(Provided records Opens)

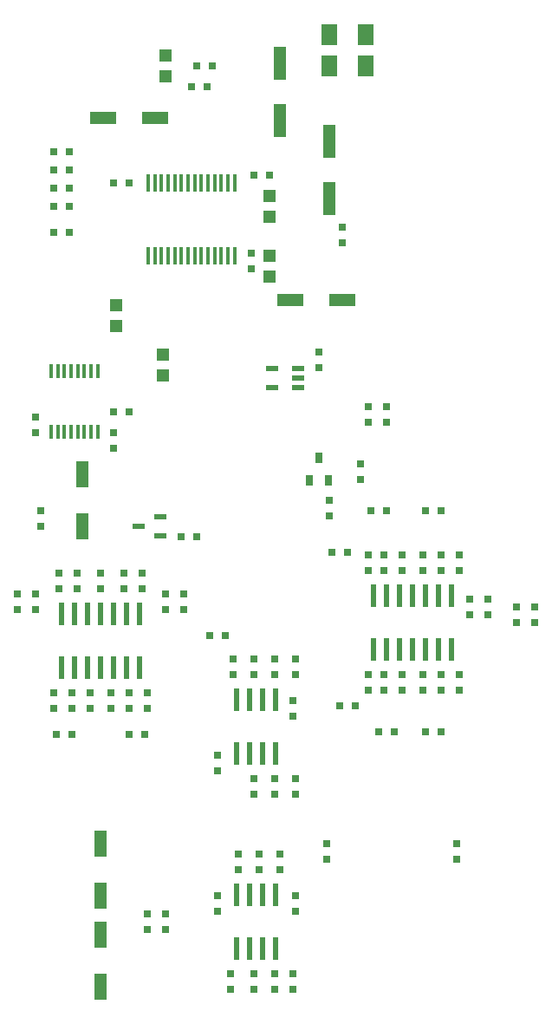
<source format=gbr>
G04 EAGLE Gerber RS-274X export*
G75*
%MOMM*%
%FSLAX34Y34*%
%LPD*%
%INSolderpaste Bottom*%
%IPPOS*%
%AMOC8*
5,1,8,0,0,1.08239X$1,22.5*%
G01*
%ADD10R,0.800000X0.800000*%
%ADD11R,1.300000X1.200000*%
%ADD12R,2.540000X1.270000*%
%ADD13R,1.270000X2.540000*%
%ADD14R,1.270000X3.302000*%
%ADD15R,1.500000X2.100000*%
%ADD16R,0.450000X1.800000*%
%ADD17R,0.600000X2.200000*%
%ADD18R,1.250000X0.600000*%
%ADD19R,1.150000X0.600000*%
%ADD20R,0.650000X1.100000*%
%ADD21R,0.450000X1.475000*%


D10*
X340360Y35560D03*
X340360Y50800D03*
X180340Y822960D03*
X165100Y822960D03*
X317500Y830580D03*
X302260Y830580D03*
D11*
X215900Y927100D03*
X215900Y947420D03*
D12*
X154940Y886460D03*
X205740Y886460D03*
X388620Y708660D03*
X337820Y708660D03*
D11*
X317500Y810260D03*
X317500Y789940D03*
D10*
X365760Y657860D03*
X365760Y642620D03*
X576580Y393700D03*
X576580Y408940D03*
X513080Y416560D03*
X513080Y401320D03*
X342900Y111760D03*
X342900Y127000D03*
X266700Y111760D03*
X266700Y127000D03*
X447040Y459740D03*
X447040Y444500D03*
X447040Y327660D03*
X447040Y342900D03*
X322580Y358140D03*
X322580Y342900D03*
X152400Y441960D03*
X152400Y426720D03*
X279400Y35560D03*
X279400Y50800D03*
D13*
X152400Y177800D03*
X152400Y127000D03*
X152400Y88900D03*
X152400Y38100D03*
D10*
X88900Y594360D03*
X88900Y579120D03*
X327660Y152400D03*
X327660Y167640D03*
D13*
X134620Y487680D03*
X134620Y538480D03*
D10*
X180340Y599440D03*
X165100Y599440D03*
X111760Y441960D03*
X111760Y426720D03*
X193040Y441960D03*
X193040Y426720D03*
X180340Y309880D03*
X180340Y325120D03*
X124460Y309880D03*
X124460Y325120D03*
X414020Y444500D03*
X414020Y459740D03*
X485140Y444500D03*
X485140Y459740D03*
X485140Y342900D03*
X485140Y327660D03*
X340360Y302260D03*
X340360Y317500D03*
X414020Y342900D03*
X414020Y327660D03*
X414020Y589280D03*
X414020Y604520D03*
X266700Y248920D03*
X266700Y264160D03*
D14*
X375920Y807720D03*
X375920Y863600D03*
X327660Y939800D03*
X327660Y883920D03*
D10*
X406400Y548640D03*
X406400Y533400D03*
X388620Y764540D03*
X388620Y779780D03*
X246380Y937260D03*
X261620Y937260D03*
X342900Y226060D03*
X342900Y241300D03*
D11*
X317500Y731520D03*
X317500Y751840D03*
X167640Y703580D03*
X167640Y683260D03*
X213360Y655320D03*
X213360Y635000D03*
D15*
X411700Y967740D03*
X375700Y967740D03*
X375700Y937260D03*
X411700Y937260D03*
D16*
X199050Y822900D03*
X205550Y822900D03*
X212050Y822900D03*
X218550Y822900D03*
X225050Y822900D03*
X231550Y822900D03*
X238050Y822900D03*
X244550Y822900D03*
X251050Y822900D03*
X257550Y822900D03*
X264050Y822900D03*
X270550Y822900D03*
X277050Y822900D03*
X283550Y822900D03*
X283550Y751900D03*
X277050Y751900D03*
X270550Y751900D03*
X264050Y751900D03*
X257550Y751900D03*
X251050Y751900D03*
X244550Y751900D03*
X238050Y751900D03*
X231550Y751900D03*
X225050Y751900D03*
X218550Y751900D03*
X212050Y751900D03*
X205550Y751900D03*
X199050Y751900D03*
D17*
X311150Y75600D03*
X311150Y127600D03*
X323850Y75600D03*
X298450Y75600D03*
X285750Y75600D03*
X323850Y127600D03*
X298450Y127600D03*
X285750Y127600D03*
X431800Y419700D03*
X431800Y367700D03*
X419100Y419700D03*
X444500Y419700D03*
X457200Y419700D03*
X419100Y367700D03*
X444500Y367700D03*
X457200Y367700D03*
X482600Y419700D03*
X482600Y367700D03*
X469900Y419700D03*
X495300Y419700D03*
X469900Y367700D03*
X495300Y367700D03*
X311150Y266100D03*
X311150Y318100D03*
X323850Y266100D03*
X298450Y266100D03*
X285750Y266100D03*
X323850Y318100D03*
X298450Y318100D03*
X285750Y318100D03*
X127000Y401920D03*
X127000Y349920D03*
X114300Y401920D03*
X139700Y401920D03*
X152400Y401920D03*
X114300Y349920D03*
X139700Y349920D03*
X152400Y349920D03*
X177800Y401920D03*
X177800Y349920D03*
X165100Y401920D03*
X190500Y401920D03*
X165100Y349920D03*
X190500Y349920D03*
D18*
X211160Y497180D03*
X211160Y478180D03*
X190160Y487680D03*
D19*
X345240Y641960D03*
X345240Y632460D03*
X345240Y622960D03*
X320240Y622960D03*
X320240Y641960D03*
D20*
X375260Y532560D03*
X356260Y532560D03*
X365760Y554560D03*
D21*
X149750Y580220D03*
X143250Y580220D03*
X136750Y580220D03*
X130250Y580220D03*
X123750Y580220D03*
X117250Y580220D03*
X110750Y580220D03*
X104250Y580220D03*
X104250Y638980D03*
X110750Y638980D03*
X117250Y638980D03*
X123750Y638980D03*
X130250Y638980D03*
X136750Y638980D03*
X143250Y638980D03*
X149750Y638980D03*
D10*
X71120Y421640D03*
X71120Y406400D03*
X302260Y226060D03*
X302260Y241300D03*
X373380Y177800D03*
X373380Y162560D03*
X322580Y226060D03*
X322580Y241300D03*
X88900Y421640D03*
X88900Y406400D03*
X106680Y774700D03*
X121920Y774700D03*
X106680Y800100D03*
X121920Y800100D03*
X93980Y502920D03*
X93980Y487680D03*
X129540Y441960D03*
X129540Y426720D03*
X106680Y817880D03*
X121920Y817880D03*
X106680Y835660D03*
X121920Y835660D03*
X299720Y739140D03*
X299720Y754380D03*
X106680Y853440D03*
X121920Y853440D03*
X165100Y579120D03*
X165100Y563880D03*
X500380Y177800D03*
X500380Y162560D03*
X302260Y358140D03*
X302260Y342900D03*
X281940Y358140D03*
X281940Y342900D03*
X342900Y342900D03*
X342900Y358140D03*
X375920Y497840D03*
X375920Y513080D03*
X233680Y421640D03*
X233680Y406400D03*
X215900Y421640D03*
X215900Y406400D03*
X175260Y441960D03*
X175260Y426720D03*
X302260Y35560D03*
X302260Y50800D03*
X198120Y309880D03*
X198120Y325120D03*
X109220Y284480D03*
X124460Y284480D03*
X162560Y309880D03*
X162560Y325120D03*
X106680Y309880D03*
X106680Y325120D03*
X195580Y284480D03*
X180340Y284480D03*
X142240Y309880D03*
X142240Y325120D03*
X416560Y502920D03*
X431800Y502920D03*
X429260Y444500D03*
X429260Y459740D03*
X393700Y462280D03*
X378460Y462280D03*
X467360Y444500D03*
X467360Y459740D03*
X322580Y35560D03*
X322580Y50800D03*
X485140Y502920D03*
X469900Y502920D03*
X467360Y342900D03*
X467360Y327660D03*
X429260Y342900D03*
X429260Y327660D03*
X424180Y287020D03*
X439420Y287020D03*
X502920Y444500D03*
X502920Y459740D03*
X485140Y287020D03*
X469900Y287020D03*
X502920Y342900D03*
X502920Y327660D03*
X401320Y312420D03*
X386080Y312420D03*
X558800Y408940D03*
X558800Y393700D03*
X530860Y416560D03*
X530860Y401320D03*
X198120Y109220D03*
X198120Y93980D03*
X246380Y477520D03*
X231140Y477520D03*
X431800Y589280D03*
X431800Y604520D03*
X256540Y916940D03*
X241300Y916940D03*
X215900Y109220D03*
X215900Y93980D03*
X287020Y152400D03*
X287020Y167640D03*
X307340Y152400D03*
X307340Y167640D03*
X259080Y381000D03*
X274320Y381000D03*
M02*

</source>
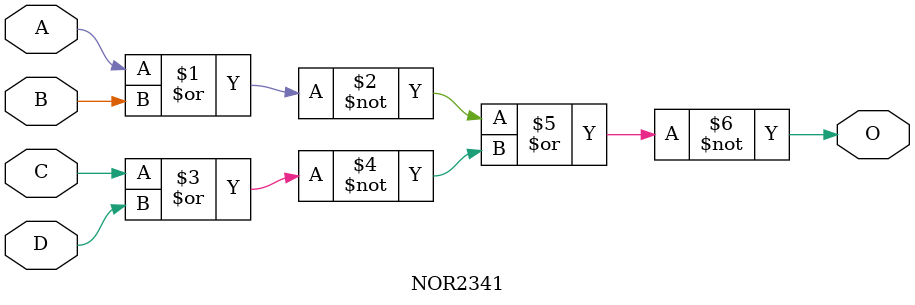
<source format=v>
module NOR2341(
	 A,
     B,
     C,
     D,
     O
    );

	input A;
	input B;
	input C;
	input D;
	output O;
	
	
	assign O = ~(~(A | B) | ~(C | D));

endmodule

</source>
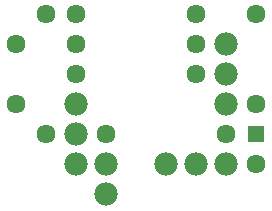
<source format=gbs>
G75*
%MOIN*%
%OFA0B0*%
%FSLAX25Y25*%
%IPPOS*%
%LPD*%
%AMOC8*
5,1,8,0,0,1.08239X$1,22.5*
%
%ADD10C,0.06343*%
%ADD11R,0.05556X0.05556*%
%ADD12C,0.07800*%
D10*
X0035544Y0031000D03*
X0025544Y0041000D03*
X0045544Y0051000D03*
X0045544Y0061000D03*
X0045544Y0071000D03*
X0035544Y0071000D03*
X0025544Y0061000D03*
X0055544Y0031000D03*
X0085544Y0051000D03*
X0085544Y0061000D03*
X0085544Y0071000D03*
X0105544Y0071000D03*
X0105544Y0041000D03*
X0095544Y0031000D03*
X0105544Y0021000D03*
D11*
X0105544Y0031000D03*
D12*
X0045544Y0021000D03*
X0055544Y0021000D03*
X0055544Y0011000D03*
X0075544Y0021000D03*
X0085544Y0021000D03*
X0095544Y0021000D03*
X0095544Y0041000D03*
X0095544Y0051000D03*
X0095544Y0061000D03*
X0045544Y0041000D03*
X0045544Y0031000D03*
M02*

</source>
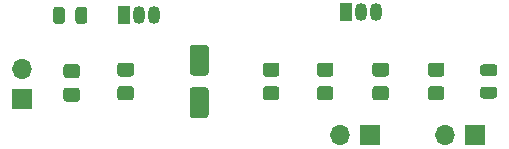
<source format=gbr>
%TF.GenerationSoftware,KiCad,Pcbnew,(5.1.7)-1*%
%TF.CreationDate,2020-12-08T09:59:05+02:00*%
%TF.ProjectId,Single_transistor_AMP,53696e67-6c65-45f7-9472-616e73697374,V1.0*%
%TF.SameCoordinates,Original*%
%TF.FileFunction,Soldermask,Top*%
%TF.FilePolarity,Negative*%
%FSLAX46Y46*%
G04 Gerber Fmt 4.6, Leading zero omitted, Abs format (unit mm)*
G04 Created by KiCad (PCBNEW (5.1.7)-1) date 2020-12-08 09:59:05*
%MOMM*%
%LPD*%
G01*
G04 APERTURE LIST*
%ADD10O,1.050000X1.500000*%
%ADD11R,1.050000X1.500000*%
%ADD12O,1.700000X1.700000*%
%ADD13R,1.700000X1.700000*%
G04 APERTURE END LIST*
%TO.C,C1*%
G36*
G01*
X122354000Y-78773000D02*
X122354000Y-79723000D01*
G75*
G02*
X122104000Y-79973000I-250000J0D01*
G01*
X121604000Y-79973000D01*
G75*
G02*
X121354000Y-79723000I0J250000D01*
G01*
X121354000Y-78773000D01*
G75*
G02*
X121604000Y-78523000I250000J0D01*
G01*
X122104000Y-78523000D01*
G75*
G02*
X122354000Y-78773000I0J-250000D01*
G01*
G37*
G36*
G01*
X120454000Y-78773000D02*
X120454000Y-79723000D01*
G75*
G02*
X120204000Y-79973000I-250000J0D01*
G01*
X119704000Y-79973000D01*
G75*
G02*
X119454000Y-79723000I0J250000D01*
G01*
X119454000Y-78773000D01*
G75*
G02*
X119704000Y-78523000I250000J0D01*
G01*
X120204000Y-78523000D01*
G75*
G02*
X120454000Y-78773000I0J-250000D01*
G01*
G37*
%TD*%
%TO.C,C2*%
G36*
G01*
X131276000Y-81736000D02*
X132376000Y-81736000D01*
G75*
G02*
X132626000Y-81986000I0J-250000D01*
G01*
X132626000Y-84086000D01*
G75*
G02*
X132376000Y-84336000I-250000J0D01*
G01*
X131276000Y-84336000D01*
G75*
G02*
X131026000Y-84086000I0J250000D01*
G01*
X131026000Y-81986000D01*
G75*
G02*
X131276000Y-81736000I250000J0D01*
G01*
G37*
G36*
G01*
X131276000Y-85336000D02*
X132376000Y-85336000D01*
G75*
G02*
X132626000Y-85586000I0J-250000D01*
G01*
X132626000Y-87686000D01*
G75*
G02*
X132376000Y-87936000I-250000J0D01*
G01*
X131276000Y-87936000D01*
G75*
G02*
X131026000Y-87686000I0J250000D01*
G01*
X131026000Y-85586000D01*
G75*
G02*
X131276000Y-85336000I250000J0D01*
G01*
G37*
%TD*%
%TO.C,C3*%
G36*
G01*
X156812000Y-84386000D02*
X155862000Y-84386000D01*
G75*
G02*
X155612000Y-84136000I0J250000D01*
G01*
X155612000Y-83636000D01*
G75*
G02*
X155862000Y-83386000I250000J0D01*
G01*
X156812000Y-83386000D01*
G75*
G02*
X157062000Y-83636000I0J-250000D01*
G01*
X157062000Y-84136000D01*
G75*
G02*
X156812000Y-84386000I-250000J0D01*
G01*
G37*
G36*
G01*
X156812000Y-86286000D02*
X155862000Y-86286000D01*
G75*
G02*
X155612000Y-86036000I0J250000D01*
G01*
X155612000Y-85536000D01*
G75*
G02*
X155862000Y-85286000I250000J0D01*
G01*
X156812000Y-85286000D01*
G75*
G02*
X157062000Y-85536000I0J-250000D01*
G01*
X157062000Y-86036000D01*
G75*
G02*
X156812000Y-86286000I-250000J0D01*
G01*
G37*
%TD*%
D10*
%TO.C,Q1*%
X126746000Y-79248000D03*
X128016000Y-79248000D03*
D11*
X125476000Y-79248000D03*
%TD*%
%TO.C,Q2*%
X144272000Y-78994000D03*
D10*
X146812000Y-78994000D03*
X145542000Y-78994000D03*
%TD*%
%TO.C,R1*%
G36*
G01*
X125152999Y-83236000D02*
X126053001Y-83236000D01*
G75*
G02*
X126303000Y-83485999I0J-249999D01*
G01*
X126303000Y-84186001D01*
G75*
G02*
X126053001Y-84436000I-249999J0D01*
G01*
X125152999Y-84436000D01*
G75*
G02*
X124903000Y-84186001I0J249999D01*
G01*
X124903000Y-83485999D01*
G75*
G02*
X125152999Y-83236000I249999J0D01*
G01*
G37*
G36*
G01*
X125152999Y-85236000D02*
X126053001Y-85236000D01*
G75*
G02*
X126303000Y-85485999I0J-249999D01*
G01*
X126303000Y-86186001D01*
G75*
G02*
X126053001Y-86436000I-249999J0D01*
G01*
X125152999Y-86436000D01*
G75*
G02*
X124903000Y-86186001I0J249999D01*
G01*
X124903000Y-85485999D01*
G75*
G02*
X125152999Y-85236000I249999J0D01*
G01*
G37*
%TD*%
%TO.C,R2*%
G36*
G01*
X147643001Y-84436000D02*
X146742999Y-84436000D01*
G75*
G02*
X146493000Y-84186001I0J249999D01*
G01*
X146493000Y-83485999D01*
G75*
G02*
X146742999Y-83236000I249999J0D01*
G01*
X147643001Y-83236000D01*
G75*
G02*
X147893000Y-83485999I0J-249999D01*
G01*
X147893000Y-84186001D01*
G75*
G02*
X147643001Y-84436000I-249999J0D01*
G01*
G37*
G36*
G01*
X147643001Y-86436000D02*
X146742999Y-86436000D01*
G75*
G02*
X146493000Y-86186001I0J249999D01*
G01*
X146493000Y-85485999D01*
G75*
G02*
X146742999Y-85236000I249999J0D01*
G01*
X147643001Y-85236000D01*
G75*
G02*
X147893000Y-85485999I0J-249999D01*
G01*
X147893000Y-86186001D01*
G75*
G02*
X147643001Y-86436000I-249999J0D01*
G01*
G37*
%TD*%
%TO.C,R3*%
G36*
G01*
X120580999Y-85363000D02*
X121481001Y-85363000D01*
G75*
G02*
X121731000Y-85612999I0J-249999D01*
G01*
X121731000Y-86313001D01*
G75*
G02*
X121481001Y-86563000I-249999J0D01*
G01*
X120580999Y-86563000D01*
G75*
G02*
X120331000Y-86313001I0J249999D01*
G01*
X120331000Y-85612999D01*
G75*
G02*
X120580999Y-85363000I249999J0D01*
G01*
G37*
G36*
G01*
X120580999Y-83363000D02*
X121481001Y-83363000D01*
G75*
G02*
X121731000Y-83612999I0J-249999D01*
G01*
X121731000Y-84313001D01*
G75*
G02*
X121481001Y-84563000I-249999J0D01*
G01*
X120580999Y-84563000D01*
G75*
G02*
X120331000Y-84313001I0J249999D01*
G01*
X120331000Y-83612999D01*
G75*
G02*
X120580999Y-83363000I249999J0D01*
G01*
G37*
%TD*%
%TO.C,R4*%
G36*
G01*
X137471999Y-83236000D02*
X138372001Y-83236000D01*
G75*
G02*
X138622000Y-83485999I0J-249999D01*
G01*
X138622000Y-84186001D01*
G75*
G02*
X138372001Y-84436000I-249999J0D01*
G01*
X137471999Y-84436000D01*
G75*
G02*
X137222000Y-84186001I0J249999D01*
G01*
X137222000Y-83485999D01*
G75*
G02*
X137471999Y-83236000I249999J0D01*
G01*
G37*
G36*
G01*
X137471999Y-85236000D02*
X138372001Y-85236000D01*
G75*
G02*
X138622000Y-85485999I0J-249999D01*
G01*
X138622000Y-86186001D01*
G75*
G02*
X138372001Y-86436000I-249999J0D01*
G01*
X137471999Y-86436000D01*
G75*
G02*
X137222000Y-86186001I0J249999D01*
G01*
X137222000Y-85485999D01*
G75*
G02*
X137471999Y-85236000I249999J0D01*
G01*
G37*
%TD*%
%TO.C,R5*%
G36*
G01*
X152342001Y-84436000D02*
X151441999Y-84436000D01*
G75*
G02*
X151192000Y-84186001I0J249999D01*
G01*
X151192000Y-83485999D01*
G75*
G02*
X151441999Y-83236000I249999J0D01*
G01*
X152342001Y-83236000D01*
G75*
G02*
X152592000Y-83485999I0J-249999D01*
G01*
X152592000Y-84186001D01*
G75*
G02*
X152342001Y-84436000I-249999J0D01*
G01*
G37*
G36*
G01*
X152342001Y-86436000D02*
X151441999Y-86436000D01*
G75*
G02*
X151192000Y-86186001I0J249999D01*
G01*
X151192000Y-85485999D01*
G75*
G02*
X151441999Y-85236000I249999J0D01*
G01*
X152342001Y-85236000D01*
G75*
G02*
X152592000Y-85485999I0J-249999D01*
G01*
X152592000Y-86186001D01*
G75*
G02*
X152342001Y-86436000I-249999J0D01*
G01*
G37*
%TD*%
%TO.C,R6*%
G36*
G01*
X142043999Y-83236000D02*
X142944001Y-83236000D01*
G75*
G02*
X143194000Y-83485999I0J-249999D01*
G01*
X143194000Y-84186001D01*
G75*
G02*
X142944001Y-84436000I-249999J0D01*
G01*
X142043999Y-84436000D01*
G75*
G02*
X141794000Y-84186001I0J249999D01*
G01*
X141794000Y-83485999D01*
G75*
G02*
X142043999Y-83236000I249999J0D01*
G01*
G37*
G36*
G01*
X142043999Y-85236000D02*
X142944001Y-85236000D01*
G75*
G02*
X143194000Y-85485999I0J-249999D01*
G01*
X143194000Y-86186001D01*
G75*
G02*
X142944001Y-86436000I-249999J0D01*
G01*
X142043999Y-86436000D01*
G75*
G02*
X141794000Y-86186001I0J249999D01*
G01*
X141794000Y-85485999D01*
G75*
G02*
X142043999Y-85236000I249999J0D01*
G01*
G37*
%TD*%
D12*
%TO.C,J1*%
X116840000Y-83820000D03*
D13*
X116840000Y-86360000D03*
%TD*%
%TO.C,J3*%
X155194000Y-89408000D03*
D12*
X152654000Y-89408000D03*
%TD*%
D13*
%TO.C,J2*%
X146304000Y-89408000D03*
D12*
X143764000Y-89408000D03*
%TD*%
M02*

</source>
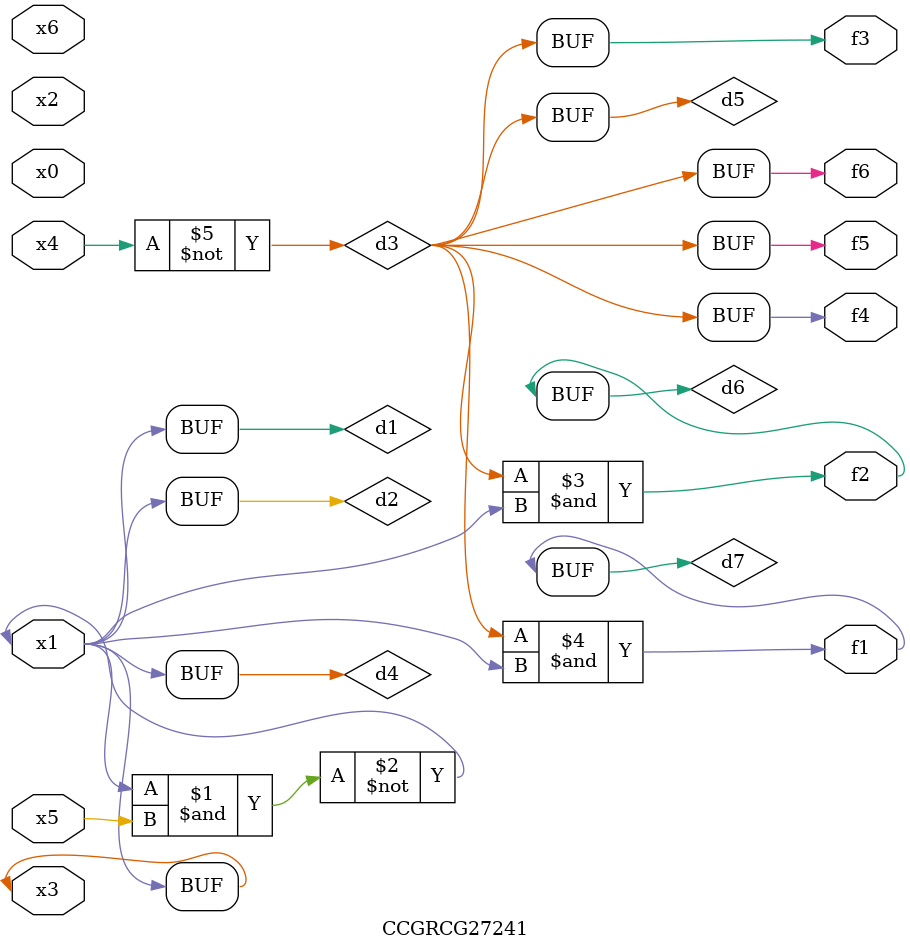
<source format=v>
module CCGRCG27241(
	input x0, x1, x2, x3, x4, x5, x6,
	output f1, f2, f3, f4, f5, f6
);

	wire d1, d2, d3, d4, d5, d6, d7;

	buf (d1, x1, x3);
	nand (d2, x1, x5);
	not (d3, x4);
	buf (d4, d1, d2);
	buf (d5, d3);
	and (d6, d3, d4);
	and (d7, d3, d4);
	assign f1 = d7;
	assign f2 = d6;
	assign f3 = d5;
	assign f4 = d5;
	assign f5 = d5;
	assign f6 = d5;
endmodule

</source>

(Provided records Closes)

* **Exercise requirements**
Within the data above, the lines from the one with "X211160Y478180D03*" to the one with "X302260Y241300D03*" must be repeated exactly; no other line belongs in the answer.

* **Solution to this exercise**
X211160Y478180D03*
X190160Y487680D03*
D19*
X345240Y641960D03*
X345240Y632460D03*
X345240Y622960D03*
X320240Y622960D03*
X320240Y641960D03*
D20*
X375260Y532560D03*
X356260Y532560D03*
X365760Y554560D03*
D21*
X149750Y580220D03*
X143250Y580220D03*
X136750Y580220D03*
X130250Y580220D03*
X123750Y580220D03*
X117250Y580220D03*
X110750Y580220D03*
X104250Y580220D03*
X104250Y638980D03*
X110750Y638980D03*
X117250Y638980D03*
X123750Y638980D03*
X130250Y638980D03*
X136750Y638980D03*
X143250Y638980D03*
X149750Y638980D03*
D10*
X71120Y421640D03*
X71120Y406400D03*
X302260Y226060D03*
X302260Y241300D03*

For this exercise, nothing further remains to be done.